• RECORDED INFORMATION:
--

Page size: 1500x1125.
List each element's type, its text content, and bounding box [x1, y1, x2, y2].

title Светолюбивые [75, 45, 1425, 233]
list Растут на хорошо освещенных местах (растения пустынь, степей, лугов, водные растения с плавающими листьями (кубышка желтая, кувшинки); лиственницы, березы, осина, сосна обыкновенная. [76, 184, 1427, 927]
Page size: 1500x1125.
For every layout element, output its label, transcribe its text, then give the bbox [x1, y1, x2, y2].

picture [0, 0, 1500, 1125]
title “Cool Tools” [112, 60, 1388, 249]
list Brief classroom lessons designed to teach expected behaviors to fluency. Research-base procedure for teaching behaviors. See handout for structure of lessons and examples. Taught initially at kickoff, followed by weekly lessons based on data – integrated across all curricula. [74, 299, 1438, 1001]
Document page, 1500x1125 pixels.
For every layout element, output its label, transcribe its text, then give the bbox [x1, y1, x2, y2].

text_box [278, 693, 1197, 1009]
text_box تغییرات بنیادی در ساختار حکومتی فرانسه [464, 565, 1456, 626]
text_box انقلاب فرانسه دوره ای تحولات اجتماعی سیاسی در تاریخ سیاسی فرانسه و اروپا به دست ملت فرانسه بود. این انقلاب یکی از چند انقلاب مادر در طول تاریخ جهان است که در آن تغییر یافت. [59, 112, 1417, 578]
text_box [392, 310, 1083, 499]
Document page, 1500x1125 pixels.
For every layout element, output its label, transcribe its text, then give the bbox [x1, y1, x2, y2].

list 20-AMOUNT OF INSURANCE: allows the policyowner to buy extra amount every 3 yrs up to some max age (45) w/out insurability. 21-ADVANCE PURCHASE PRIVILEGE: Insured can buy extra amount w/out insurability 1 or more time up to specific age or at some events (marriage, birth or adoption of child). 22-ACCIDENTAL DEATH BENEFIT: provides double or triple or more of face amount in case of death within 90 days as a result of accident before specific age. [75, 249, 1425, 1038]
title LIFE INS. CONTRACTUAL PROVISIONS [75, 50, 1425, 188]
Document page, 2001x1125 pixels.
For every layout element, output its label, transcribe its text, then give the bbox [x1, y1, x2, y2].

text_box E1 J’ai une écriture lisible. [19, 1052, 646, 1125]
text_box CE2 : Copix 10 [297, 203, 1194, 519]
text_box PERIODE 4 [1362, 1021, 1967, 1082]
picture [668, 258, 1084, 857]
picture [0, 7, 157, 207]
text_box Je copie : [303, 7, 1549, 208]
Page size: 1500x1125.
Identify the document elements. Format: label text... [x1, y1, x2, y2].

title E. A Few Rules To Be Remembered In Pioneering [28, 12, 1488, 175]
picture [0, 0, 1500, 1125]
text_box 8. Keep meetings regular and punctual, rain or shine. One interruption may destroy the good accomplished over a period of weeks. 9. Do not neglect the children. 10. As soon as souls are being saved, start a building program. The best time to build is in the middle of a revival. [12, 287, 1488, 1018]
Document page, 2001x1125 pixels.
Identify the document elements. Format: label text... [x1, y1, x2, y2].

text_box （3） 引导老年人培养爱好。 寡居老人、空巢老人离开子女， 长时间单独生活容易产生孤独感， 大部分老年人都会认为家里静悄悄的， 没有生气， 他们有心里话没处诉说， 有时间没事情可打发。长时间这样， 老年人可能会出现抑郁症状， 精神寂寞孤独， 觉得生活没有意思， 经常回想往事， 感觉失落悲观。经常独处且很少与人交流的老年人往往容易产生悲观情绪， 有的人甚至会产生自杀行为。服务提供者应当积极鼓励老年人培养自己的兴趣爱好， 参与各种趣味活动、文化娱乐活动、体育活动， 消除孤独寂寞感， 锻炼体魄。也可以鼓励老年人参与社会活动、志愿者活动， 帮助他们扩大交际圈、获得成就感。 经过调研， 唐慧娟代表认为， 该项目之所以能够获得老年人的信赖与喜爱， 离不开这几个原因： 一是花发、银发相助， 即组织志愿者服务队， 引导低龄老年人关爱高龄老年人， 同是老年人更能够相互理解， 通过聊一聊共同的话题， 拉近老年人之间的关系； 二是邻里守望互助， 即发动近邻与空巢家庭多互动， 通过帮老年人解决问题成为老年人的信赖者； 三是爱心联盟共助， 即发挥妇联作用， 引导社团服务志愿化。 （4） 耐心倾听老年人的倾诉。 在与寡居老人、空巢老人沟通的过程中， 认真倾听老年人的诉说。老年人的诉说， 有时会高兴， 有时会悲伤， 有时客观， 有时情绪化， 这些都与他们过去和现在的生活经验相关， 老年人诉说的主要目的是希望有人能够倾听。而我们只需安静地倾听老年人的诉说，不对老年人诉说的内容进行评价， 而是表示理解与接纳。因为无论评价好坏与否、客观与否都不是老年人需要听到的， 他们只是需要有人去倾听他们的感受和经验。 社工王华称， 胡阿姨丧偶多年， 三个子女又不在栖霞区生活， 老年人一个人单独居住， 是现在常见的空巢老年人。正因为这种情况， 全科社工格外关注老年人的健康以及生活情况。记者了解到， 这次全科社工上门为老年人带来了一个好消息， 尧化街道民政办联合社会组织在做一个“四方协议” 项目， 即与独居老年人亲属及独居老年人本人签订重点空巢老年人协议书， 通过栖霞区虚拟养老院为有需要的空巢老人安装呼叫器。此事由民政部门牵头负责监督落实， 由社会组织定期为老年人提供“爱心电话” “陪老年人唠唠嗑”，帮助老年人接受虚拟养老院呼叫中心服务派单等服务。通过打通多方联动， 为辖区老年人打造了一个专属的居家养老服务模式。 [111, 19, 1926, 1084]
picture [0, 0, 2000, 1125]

--

• WHAT IS EXPECTED: Extract all of the data exactly as written.

• ANSWER FOR THE TASK:
Page size: 1500x1125.
List each element's type, its text content, and bounding box [x1, y1, x2, y2].

title Светолюбивые [75, 45, 1425, 233]
list Растут на хорошо освещенных местах (растения пустынь, степей, лугов, водные растения с плавающими листьями (кубышка желтая, кувшинки); лиственницы, березы, осина, сосна обыкновенная. [76, 184, 1427, 927]
Page size: 1500x1125.
For every layout element, output its label, transcribe its text, then give the bbox [x1, y1, x2, y2].

picture [0, 0, 1500, 1125]
title “Cool Tools” [112, 60, 1388, 249]
list Brief classroom lessons designed to teach expected behaviors to fluency. Research-base procedure for teaching behaviors. See handout for structure of lessons and examples. Taught initially at kickoff, followed by weekly lessons based on data – integrated across all curricula. [74, 299, 1438, 1001]
Document page, 1500x1125 pixels.
For every layout element, output its label, transcribe its text, then give the bbox [x1, y1, x2, y2].

text_box [278, 693, 1197, 1009]
text_box تغییرات بنیادی در ساختار حکومتی فرانسه [464, 565, 1456, 626]
text_box انقلاب فرانسه دوره ای تحولات اجتماعی سیاسی در تاریخ سیاسی فرانسه و اروپا به دست ملت فرانسه بود. این انقلاب یکی از چند انقلاب مادر در طول تاریخ جهان است که در آن تغییر یافت. [59, 112, 1417, 578]
text_box [392, 310, 1083, 499]
Document page, 1500x1125 pixels.
For every layout element, output its label, transcribe its text, then give the bbox [x1, y1, x2, y2].

list 20-AMOUNT OF INSURANCE: allows the policyowner to buy extra amount every 3 yrs up to some max age (45) w/out insurability. 21-ADVANCE PURCHASE PRIVILEGE: Insured can buy extra amount w/out insurability 1 or more time up to specific age or at some events (marriage, birth or adoption of child). 22-ACCIDENTAL DEATH BENEFIT: provides double or triple or more of face amount in case of death within 90 days as a result of accident before specific age. [75, 249, 1425, 1038]
title LIFE INS. CONTRACTUAL PROVISIONS [75, 50, 1425, 188]
Document page, 2001x1125 pixels.
For every layout element, output its label, transcribe its text, then give the bbox [x1, y1, x2, y2].

text_box E1 J’ai une écriture lisible. [19, 1052, 646, 1125]
text_box CE2 : Copix 10 [297, 203, 1194, 519]
text_box PERIODE 4 [1362, 1021, 1967, 1082]
picture [668, 258, 1084, 857]
picture [0, 7, 157, 207]
text_box Je copie : [303, 7, 1549, 208]
Page size: 1500x1125.
Identify the document elements. Format: label text... [x1, y1, x2, y2].

title E. A Few Rules To Be Remembered In Pioneering [28, 12, 1488, 175]
picture [0, 0, 1500, 1125]
text_box 8. Keep meetings regular and punctual, rain or shine. One interruption may destroy the good accomplished over a period of weeks. 9. Do not neglect the children. 10. As soon as souls are being saved, start a building program. The best time to build is in the middle of a revival. [12, 287, 1488, 1018]
Document page, 2001x1125 pixels.
Identify the document elements. Format: label text... [x1, y1, x2, y2].

text_box （3） 引导老年人培养爱好。 寡居老人、空巢老人离开子女， 长时间单独生活容易产生孤独感， 大部分老年人都会认为家里静悄悄的， 没有生气， 他们有心里话没处诉说， 有时间没事情可打发。长时间这样， 老年人可能会出现抑郁症状， 精神寂寞孤独， 觉得生活没有意思， 经常回想往事， 感觉失落悲观。经常独处且很少与人交流的老年人往往容易产生悲观情绪， 有的人甚至会产生自杀行为。服务提供者应当积极鼓励老年人培养自己的兴趣爱好， 参与各种趣味活动、文化娱乐活动、体育活动， 消除孤独寂寞感， 锻炼体魄。也可以鼓励老年人参与社会活动、志愿者活动， 帮助他们扩大交际圈、获得成就感。 经过调研， 唐慧娟代表认为， 该项目之所以能够获得老年人的信赖与喜爱， 离不开这几个原因： 一是花发、银发相助， 即组织志愿者服务队， 引导低龄老年人关爱高龄老年人， 同是老年人更能够相互理解， 通过聊一聊共同的话题， 拉近老年人之间的关系； 二是邻里守望互助， 即发动近邻与空巢家庭多互动， 通过帮老年人解决问题成为老年人的信赖者； 三是爱心联盟共助， 即发挥妇联作用， 引导社团服务志愿化。 （4） 耐心倾听老年人的倾诉。 在与寡居老人、空巢老人沟通的过程中， 认真倾听老年人的诉说。老年人的诉说， 有时会高兴， 有时会悲伤， 有时客观， 有时情绪化， 这些都与他们过去和现在的生活经验相关， 老年人诉说的主要目的是希望有人能够倾听。而我们只需安静地倾听老年人的诉说，不对老年人诉说的内容进行评价， 而是表示理解与接纳。因为无论评价好坏与否、客观与否都不是老年人需要听到的， 他们只是需要有人去倾听他们的感受和经验。 社工王华称， 胡阿姨丧偶多年， 三个子女又不在栖霞区生活， 老年人一个人单独居住， 是现在常见的空巢老年人。正因为这种情况， 全科社工格外关注老年人的健康以及生活情况。记者了解到， 这次全科社工上门为老年人带来了一个好消息， 尧化街道民政办联合社会组织在做一个“四方协议” 项目， 即与独居老年人亲属及独居老年人本人签订重点空巢老年人协议书， 通过栖霞区虚拟养老院为有需要的空巢老人安装呼叫器。此事由民政部门牵头负责监督落实， 由社会组织定期为老年人提供“爱心电话” “陪老年人唠唠嗑”，帮助老年人接受虚拟养老院呼叫中心服务派单等服务。通过打通多方联动， 为辖区老年人打造了一个专属的居家养老服务模式。 [111, 19, 1926, 1084]
picture [0, 0, 2000, 1125]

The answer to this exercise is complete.